■ Kaynak metin ■
----------------

Makaleler
İnsanlık Gerçeği
Varlık ve Hayatta Önemli Anlamlar Vardır Dedirtir.
(Nihilizme, değersizliğe, depresyona ve asıl karanlık olan cehalete ilaç olacak; çağımızda hurafe olarak anlaşılan dinlerin doğru anlaşılmasına sebep ve altyapı olacak bir yazı.)
Bu son dönemde şiddet ve savaşlar, sahtekârlık ve yalanlar hız kazandı. Ayrıca çok acıdır ki bunlara taraftar insanlar seçimleri kazanıyorlar. Dolayısıyla varlık ve hayatın anlamı bir derece kayboluyor. Bu ise toplumlarda anarşinin kök salmasına sebep oluyor. Ben buna çare olarak bir Kur’an tefsirine başvurdum. Onda deniyordu ki: Hakk, hakikat ve anlamın ilk ve en birinci şahidi insanlıktır. İnsanlık, İsm-i Hakkın somut tecellisidir. Nitekim bir semavi dine ve bir manevi geleneğe sahip olmayan birçok filozof da değersizlikten, dolayısıyla anarşizmden kurtulmak için Hümanizme yani insanî hakikate başvurmuştur. Kitaplarımda bu gerçeği gösterecek çok bölümler var. Hatta İnsan Nedir’in Cevabı isminde bir eserim bile yayınlandı. Bu realite ile beraber, bu insanlık gerçeğini açıklayan benim düşüncelerimi değil de bizzat kutsal metinlerin analizinden iki makaleyi buraya alıyorum. Ki toplumumuzda anomi ve değersizlik çirkinliği yerleşmesin. Bilim ve aydınlanma çağında olan insanlık, İnsan-ı Kamilleri (Tanrı İnsanları) sonuç versin.

----------------

■ Kaynak veriler ■
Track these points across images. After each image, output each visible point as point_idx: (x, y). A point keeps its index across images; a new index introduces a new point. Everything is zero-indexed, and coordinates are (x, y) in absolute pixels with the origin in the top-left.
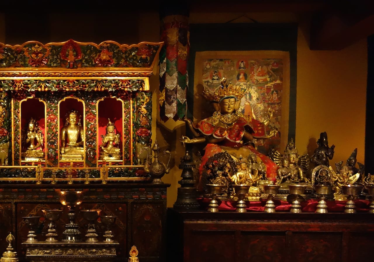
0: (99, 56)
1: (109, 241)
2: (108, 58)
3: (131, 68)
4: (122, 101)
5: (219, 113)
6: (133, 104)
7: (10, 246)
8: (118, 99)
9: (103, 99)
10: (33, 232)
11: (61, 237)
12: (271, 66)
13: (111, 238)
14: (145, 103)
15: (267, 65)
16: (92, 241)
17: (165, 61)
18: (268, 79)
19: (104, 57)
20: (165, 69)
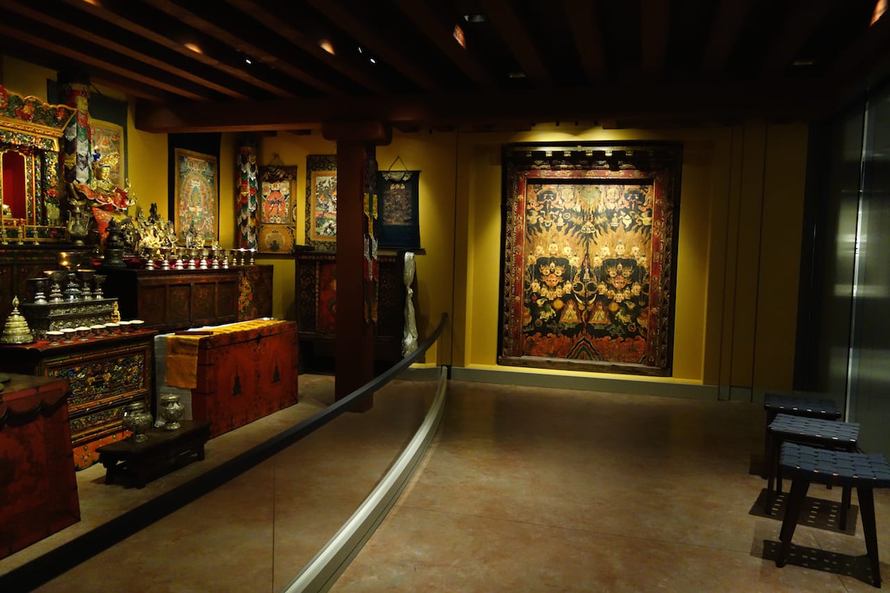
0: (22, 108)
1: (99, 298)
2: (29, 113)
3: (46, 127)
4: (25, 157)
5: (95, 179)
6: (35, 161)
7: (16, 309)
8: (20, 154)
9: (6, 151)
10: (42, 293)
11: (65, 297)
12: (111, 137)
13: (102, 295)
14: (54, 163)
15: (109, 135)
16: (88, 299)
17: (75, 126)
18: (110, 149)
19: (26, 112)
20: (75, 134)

----------------

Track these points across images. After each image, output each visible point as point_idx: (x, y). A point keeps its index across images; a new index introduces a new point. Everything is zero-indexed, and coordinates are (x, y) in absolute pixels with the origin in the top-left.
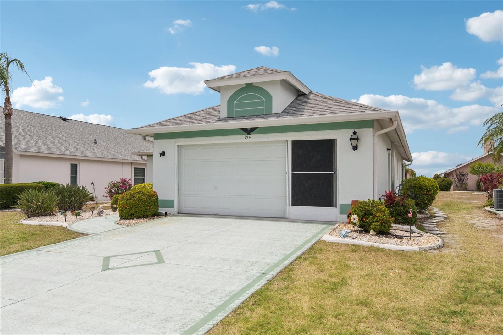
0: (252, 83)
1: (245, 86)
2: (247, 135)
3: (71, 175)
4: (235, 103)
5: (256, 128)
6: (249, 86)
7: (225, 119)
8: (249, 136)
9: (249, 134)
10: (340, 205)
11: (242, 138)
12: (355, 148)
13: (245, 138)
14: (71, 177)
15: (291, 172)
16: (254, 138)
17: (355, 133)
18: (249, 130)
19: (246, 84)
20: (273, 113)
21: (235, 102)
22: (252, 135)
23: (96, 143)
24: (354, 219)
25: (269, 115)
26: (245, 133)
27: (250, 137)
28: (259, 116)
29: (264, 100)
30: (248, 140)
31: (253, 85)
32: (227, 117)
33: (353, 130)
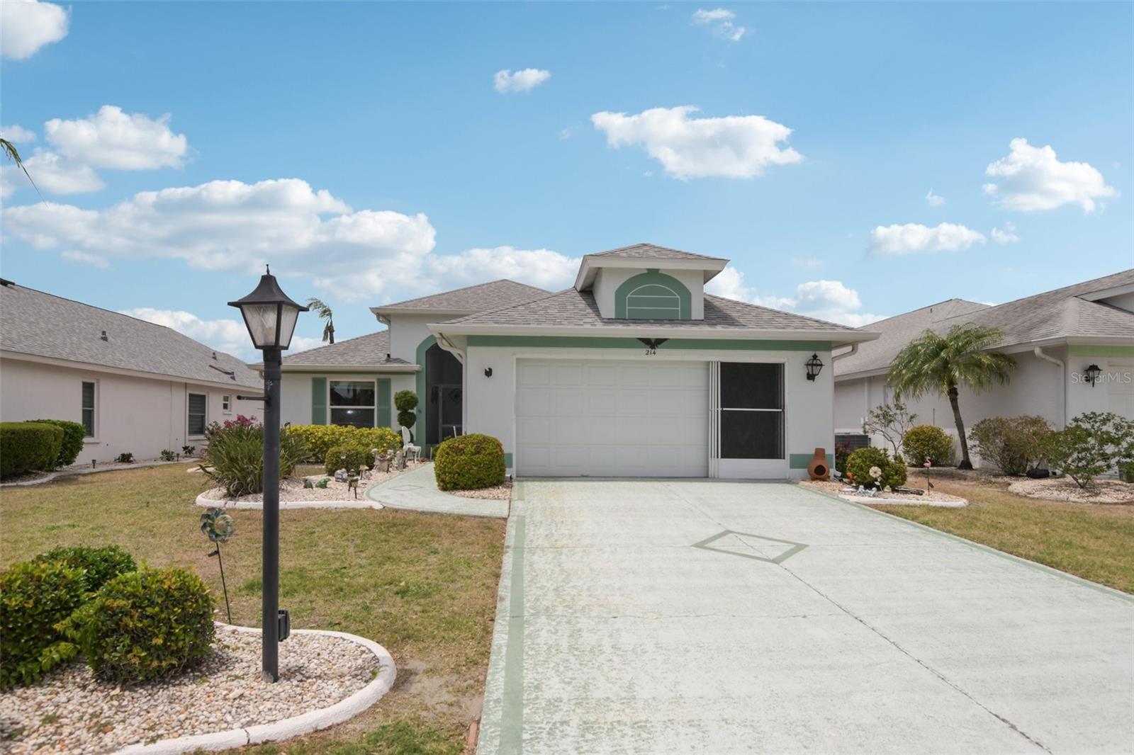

----------------

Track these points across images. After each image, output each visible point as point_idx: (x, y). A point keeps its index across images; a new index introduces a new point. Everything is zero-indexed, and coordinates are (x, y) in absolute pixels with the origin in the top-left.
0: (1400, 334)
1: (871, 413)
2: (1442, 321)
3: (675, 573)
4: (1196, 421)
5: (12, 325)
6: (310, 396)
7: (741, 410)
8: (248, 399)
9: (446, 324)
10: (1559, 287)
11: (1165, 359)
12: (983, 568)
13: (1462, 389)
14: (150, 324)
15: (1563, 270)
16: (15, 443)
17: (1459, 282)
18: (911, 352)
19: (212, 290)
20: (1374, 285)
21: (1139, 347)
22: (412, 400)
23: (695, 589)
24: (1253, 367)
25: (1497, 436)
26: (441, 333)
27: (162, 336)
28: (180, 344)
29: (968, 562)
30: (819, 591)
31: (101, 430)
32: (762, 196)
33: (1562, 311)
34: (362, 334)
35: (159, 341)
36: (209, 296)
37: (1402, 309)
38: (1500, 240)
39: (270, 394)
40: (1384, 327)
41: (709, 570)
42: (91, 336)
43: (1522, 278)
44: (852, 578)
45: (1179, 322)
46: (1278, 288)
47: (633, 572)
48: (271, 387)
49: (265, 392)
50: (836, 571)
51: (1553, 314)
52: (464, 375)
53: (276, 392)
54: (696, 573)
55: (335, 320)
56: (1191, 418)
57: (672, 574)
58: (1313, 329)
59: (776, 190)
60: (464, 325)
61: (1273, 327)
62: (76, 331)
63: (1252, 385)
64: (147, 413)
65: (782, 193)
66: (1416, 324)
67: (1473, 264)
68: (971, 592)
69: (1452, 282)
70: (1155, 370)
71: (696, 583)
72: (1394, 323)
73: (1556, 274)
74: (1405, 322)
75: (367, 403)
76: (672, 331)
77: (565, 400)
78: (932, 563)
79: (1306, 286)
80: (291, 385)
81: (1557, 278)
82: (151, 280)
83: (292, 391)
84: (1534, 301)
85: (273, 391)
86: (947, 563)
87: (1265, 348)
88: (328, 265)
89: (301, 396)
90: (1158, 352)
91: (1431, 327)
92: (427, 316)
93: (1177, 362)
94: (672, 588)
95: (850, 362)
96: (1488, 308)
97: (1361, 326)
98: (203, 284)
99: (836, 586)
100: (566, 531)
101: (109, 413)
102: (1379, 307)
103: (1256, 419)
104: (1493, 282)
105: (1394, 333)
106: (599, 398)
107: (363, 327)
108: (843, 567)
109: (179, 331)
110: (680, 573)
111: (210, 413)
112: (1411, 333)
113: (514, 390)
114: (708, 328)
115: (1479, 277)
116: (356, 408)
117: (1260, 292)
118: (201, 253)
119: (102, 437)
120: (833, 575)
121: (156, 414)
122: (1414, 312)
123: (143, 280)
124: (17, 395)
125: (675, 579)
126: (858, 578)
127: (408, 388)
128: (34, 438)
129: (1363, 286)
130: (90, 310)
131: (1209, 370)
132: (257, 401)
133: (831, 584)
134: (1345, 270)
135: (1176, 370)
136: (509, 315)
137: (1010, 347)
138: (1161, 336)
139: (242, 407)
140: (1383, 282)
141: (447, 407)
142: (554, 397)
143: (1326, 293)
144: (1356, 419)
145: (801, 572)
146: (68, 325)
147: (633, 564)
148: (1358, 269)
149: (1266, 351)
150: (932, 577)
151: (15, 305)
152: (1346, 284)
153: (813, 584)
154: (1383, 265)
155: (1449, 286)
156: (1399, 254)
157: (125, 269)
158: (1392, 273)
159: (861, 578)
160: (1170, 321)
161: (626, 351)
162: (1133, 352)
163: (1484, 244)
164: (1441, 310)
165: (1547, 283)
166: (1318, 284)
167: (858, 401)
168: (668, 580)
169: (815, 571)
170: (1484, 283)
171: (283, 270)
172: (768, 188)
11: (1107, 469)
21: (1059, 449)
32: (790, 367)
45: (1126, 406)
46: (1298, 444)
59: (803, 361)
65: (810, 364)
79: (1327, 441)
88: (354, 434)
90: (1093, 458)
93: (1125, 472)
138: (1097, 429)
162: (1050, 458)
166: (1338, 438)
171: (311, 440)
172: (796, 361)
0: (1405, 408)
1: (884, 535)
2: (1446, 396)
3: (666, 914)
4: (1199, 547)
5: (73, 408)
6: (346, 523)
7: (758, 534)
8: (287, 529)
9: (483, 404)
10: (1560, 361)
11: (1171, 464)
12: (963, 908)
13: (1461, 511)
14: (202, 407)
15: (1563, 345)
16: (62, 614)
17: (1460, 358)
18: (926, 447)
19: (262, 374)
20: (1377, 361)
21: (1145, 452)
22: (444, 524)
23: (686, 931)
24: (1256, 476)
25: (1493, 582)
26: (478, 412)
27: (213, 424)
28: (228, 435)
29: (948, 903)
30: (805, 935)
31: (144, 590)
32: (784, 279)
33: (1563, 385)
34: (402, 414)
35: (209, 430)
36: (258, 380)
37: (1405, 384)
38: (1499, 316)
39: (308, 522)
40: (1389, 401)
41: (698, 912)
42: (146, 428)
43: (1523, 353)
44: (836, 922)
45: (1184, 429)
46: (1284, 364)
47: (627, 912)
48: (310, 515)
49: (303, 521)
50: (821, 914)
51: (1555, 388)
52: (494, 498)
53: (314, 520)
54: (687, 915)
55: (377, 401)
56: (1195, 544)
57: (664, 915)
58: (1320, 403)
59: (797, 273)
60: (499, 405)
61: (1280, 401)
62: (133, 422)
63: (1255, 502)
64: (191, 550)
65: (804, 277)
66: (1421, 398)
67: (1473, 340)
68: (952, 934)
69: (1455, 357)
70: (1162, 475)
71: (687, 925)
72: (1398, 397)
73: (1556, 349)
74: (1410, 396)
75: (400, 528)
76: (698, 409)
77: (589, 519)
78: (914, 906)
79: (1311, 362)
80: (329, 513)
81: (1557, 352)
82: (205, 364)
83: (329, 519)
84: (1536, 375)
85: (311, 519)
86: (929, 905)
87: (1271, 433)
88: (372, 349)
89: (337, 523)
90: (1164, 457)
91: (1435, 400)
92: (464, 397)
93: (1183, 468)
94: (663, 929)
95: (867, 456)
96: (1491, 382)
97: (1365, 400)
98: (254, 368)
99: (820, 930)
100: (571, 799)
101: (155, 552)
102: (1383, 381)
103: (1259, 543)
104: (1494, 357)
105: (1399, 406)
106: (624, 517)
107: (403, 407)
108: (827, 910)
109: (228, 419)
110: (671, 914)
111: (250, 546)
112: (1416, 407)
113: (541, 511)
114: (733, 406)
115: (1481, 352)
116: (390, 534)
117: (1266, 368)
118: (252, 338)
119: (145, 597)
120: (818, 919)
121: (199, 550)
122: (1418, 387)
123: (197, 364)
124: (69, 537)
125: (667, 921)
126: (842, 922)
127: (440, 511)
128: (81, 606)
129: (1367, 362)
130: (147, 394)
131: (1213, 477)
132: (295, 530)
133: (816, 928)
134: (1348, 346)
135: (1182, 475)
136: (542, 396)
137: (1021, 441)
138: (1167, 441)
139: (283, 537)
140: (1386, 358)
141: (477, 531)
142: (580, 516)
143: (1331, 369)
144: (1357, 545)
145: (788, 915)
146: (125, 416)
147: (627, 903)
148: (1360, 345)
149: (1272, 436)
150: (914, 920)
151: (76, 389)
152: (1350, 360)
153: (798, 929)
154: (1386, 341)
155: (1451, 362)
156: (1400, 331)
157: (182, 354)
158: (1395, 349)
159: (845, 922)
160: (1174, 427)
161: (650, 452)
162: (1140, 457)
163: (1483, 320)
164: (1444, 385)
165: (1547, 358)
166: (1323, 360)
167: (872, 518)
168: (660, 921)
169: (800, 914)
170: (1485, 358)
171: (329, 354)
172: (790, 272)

----------------

■ Görevler ■
1. Kaynak metne göre aşağıdaki soruları yanıtlayın.
(a) Yazar çare olarak neye başvurmuş?
(b) Başvurulan esere göre hak, hakikat ve anlamın ilk ve en birinci şahidi nedir?
(c) Yazarın yayınlanan eserinin adı nedir?
2. Kaynak metni "(Nihilizme, değersizliğe, depresyona" sözlerinden "olacak bir yazı.)" sözlerine kadar lütfen birebir tekrarlayın.

■ Görevlerin çözümleri ■
1.
(a) Bir Kur’an tefsirine.
(b) İnsanlık.
(c) İnsan Nedir’in Cevabı.

2.
(Nihilizme, değersizliğe, depresyona ve asıl karanlık olan cehalete ilaç olacak; çağımızda hurafe olarak anlaşılan dinlerin doğru anlaşılmasına sebep ve altyapı olacak bir yazı.)